Таким образом Суворов был почти антиподом Репнина. Не отрицая в нем достоинств, он говорил, что Репнин мечтает быть первым министром, как он, Суворов, первым солдатом, и признавал за ним право на такое возвышение. Он не мог переварить Репнина только на военном поприще, где тот представлялся ему соперником, благодаря своему старшинству, мачинской победе, значению при дворе, обладанию известными качествами, которых солдат Суворов не имел. И прежде Репнин был старше Суворова, но последнего это не беспокоило, так как расстояние между ними было слишком велико, во вторую же Турецкую войну, победы настолько выдвинули Суворова вперед, что расстояние это уничтожилось и явилась возможность соперничества. Эта возможность сделалась для Суворова острою болезнью, в чем однако же виноват не он один. Репнин не видел в Суворове того, что сделало его знаменитым историческим лицом; он не мог отрешиться от своего горделивого, несколько покровительственного и снисходительного тона в сношениях с этим причудливым солдатом-генералом. А именно эта манера и в состоянии была глубоко задевать Суворова, больше всякой грубости. Мало того. с высоты модных, авторитетных прусских воззрений на тактику, Репнин дозволял себе насмешливые отзывы на счет Суворовского способа ведения войны, называя его натурализмом. Суворов отвечал по своему обыкновению злыми сарказмами; вместе с тем в нем росла неприязнь к менее даровитому, но лучше обставленному сопернику, развивалась зависть. Ему это указывали, он сам понимал свое дурное чувство и не отрицал его. «Зависть! Да, 50 лет в службе, 35 лет в непрерывном употреблении, ныне рак на мели». В другом письме он объясняет Хвостову, что принц Кобургский лучше его, Суворова, награжден. однако он к нему зависти не чувствует 21.

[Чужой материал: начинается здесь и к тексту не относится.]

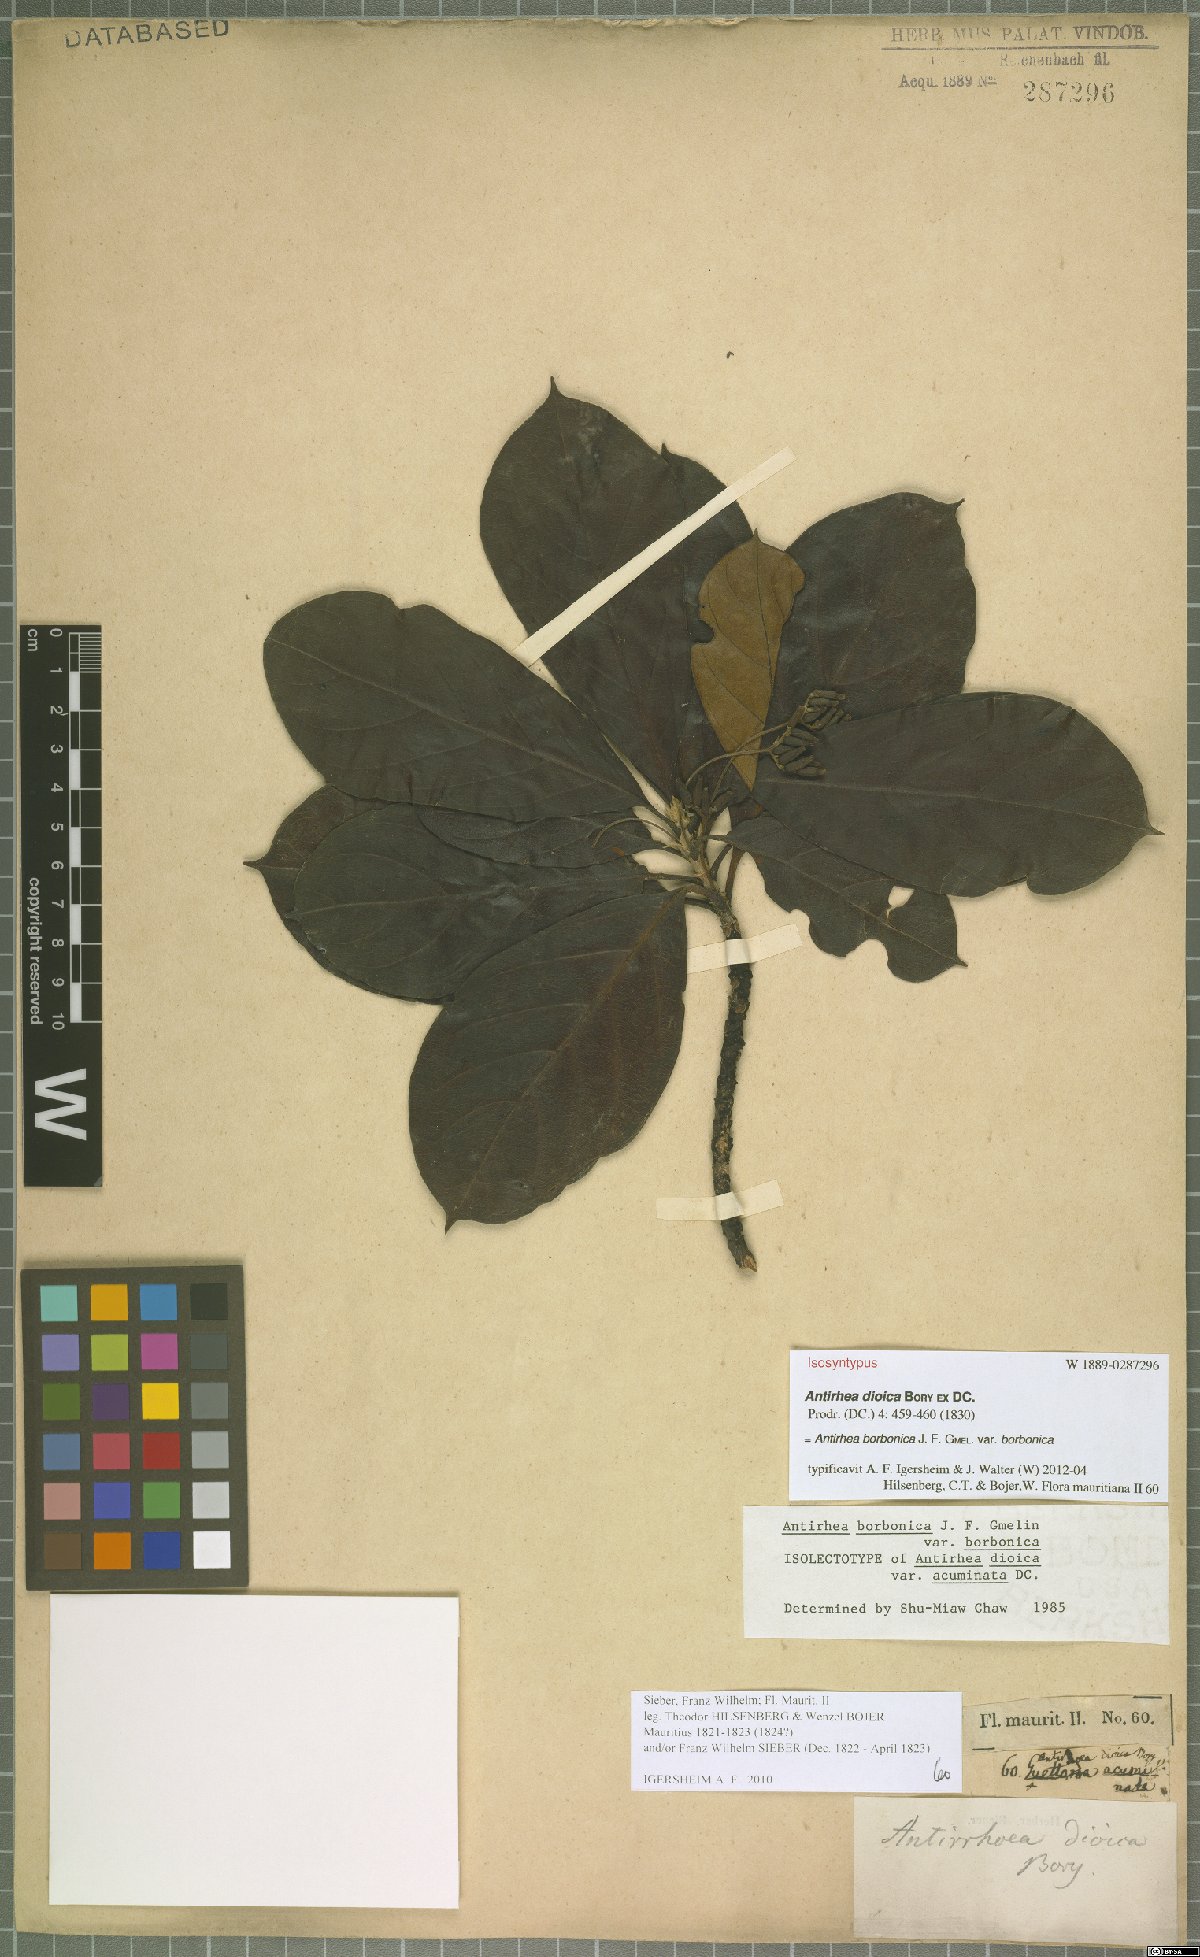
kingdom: Plantae
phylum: Tracheophyta
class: Magnoliopsida
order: Gentianales
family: Rubiaceae
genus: Antirhea
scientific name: Antirhea borbonica
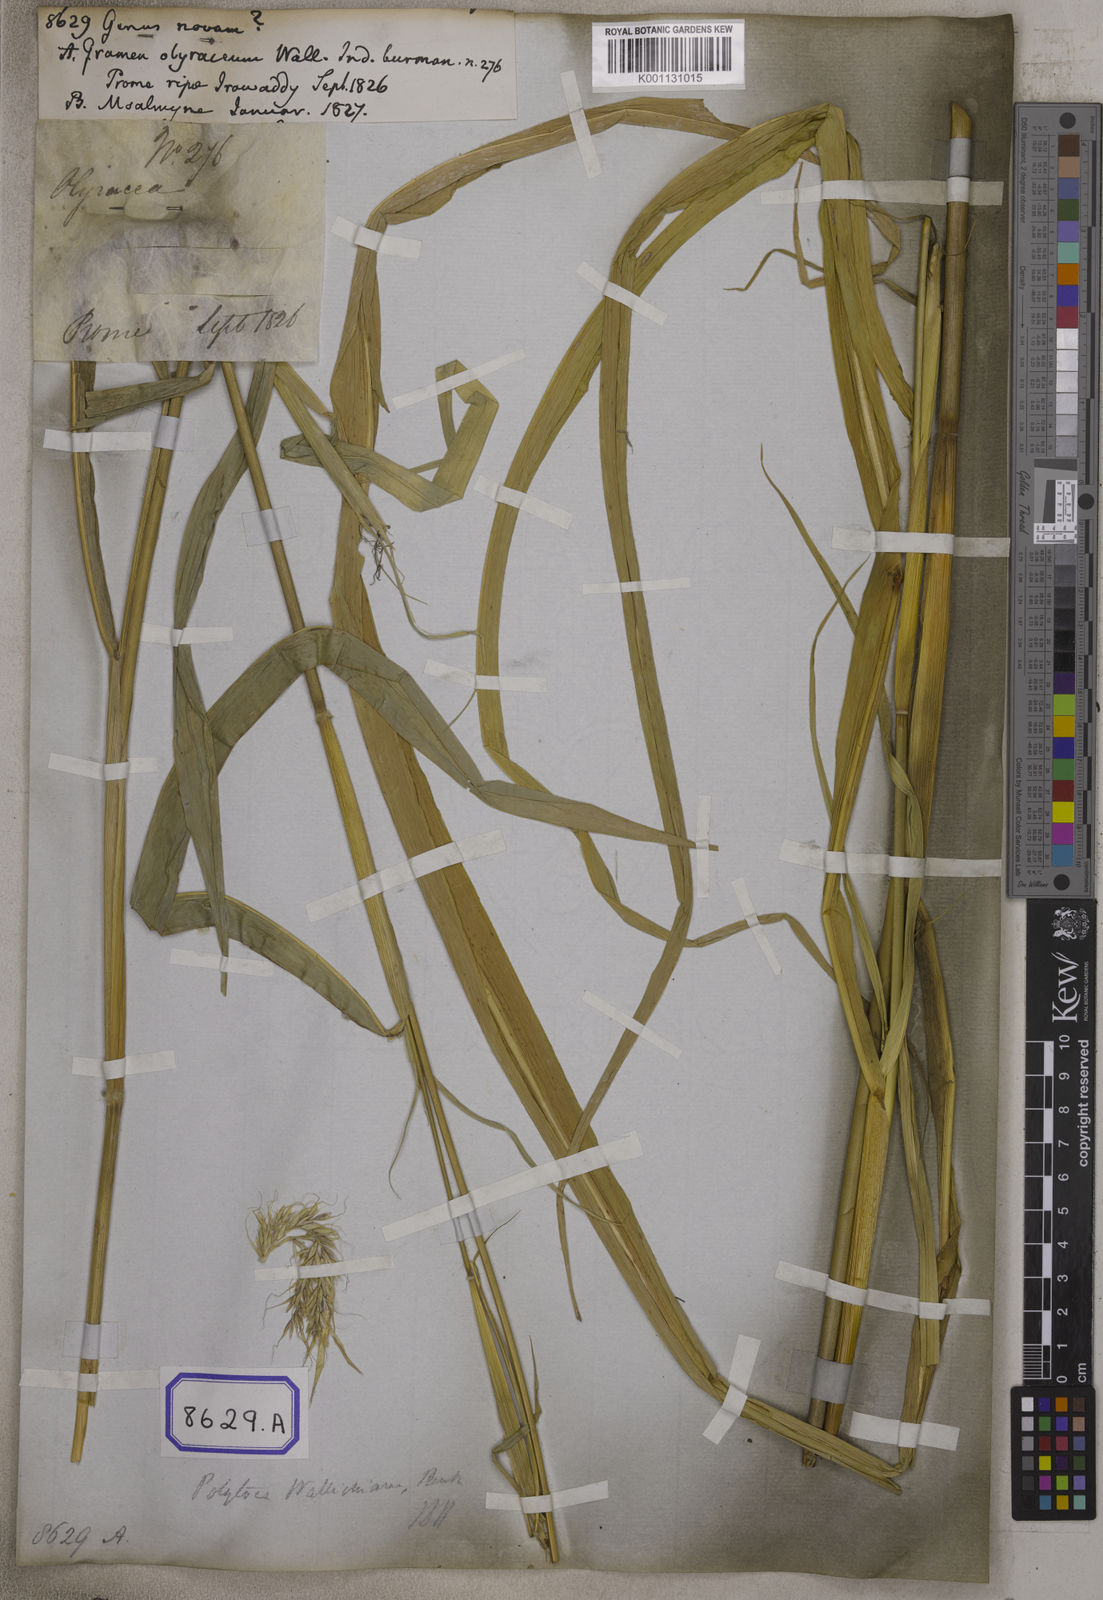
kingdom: Plantae
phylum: Tracheophyta
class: Liliopsida
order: Poales
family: Poaceae
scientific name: Poaceae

Некому было успокоить, разубедить этого огневого человека, отдавшегося так безраздельно своему призванию; некому было вносить мир и тишину в его слишком впечатлительную душу. Пытался делать это Турчанинов, но не ради его, а ради самого себя, чтобы избавиться от докуки и назойливых спросов, причем иногда требовалось если не прямо невозможное, то неудобное, могущее компрометировать. A Турчанинов подобных шагов очень остерегался. Он был крещеный еврей, с молода получил довольно сносное образование, преимущественно внешнее, вышел в люди, состоял в числе Потемкинских клевретов и был его секретарем; держался за своего патрона крепко и поднялся в статс-секретари. Суворов знавал его чуть не с малолетства и был о нем вообще хорошего мнения, но в дурной час ставил ему и укор, что он «пускает плащ по ветру», иначе говоря, служит разным господам, по указанию обстоятельств. Впрочем, по смерти Потемкина, Суворов мог доверяться ему безопаснее, чем прежде, и было бы несправедливо обвинять Турчанинова в систематическом двоедушии, лицемерии, тем менее в вероломстве. Он только был осторожен и себе на уме. и если не мог считать свою хату с краю, то старался придерживаться старой истины, что своя рубашка ближе к телу. Он неоднократно пытался успокаивать Суворова, называл себя его сыном, уговаривал его «не верить здешним брехням, не прибегать вместо самых легчайший средств к крайним, действовать с кротостью и терпением, не выставляяся», и многое другое.
Благоразумные советы Турчанинова производили некоторое действие, но не надолго, так как поводы к беспокойству и тревоге сменялись беспрестанно новыми и, при Суворовском темпераменте, росли, как грибы под летним дождем. Если бы и Хвостов действовал в духе успокоительном, то вероятно результат был бы более полный, но Хвостов, из боязни не угодить, исполнял требования Суворова буквально; передавал ему без проверки всякие сплетни и летучие слухи и, вместо успокоения своего дяди, невольно поддерживал и увеличивал его раздражительность. Своим чрезмерным усердием к дяде и назойливостью, Хвостов скоро надоел многим, особенно Турчанинову, который и назвал его как-то «шпионом Суворова». Сообщая об этом своему дяде, Хвостов говорит: «я на брань не смотрю; воспламенен предметом дела, иду своей дорогой». Заслужив несколько позже жестокие от Суворова укоризны по делу, о котором будет сказано дальне. Хвостов очень обиделся, но продолжал ему служить, говоря: «Излияние пылкостей чувств ваших мне всегда сносно; ваши приказания мне святы; не смею даже и помыслить и не буду сметь вас от себя избавить... Я виноват, но я годен, не лишите меня милости и доверенности вашей, она мне жизнь», Как же было Суворову не дорожить таким преданным человеком и не доверять ему 25?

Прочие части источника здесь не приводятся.